I am looking for an easy way to match all unicode characters that look like a given letter. Consider an example for a selection of characters that look like small letter n
.
import re
import sys
sys.stdout.reconfigure(encoding='utf-8')
look_alike_chars = [ 'n', 'ń', 'ņ', 'ň', 'ʼn', 'ŋ', 'ո', 'п', 'ո']
pattern = re.compile(r'[nńņňʼnŋոп]')
for char in look_alike_chars:
if pattern.match(char):
print(f"Character '{char}' matches the pattern.")
else:
print(f"Character '{char}' does NOT match the pattern.")
Instead of r'[nńņňʼnŋոп]'
I expect something like r'[\LookLike{n}]
where LookLike
is a token.
If this is not possible, do you know of a program or website that lists all the look-alike symbols for a given ASCII letter?
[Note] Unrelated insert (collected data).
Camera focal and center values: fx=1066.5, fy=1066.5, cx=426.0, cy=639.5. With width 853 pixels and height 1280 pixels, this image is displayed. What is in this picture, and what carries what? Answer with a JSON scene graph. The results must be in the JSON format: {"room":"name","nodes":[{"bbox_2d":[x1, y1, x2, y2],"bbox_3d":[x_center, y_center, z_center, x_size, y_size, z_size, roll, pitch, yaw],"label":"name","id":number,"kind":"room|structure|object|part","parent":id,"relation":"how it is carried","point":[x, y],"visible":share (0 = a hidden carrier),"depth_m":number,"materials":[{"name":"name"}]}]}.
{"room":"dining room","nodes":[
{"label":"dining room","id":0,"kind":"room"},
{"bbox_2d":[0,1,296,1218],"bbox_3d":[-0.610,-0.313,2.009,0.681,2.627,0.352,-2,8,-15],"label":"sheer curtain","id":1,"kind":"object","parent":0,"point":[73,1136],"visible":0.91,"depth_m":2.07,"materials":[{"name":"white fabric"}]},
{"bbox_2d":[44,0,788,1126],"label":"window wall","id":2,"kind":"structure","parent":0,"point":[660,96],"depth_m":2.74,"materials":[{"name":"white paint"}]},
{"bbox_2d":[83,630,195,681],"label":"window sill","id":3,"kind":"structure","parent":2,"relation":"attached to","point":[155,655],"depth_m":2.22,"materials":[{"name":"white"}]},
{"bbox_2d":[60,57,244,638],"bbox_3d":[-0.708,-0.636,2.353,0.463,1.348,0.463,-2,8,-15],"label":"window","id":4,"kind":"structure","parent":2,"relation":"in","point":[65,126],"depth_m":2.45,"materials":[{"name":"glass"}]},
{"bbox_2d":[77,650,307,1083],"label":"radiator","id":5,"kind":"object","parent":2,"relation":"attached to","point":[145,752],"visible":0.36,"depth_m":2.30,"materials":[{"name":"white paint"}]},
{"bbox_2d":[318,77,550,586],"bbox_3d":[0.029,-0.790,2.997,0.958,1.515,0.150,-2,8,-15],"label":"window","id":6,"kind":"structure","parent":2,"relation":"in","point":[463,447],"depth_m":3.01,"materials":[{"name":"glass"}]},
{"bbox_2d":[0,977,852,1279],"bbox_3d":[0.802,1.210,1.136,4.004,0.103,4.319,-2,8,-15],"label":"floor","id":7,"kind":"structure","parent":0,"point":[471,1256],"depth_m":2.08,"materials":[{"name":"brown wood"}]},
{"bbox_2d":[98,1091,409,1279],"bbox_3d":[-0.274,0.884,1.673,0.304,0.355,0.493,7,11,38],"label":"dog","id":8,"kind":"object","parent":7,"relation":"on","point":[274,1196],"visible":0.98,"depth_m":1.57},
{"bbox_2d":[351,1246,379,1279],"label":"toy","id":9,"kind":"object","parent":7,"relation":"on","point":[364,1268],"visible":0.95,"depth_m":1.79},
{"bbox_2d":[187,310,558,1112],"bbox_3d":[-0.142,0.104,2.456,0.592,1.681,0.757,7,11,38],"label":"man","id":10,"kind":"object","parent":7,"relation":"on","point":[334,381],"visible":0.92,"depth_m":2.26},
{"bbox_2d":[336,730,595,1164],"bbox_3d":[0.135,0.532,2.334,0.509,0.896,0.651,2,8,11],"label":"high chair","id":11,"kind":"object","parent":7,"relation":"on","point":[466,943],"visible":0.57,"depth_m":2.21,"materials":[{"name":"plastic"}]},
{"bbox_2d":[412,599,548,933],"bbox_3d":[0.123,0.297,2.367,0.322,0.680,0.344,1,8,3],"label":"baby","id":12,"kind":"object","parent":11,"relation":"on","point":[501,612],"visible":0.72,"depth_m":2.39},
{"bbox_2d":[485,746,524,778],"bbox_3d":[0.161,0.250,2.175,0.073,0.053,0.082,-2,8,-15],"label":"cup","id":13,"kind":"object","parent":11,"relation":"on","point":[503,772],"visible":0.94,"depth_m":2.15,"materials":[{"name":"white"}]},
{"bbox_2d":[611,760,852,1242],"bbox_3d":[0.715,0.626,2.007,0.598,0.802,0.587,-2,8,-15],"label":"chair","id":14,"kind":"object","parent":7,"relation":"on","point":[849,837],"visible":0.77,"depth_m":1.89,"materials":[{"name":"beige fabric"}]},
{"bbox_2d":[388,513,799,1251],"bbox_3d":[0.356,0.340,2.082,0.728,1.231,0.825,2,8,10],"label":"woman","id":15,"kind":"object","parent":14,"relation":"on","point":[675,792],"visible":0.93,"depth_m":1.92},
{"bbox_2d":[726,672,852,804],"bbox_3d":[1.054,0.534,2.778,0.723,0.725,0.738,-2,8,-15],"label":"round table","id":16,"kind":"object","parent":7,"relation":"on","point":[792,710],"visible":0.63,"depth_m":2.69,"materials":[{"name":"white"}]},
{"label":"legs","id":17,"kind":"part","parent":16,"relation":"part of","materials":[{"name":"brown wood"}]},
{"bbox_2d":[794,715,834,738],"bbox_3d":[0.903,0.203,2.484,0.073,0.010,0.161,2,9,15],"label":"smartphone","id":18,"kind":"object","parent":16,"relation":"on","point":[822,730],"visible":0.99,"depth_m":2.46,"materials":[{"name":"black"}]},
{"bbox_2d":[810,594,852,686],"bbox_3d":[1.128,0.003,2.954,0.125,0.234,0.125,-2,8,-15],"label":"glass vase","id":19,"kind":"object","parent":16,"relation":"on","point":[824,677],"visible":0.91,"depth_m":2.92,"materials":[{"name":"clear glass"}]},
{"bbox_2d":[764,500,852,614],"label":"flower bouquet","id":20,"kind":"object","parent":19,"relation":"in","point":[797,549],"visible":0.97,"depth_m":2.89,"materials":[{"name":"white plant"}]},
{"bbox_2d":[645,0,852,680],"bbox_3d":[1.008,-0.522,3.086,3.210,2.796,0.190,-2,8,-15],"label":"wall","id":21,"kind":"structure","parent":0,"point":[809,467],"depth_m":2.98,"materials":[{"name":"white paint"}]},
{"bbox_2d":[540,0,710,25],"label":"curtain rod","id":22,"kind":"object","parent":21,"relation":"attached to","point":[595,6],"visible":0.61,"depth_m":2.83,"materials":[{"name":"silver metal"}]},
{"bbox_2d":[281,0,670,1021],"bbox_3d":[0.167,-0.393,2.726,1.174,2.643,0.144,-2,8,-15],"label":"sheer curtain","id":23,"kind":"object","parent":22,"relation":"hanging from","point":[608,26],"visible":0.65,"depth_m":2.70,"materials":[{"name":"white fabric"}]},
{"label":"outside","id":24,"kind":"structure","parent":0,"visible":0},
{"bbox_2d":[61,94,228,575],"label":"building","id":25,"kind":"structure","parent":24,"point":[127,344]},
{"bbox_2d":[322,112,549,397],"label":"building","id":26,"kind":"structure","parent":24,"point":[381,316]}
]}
There is a Python library called Unidecode that will translate some of these special Unicode character to the corresponding ascii character. A code sample should be this:
import unidecode
input_string = "ñ"
clean_string = unidecode.unidecode(input_string) # = 'n'
However, the correspondences are made based on their actual idiom equivalent.
So whenever you want to translate a capital Greek 'PI' (written п), it will return a 'p' because pi is equivalent to a 'p' and not to an 'n'. Besides there is no publicly available database of such correspondences. Feel free to build one and share it!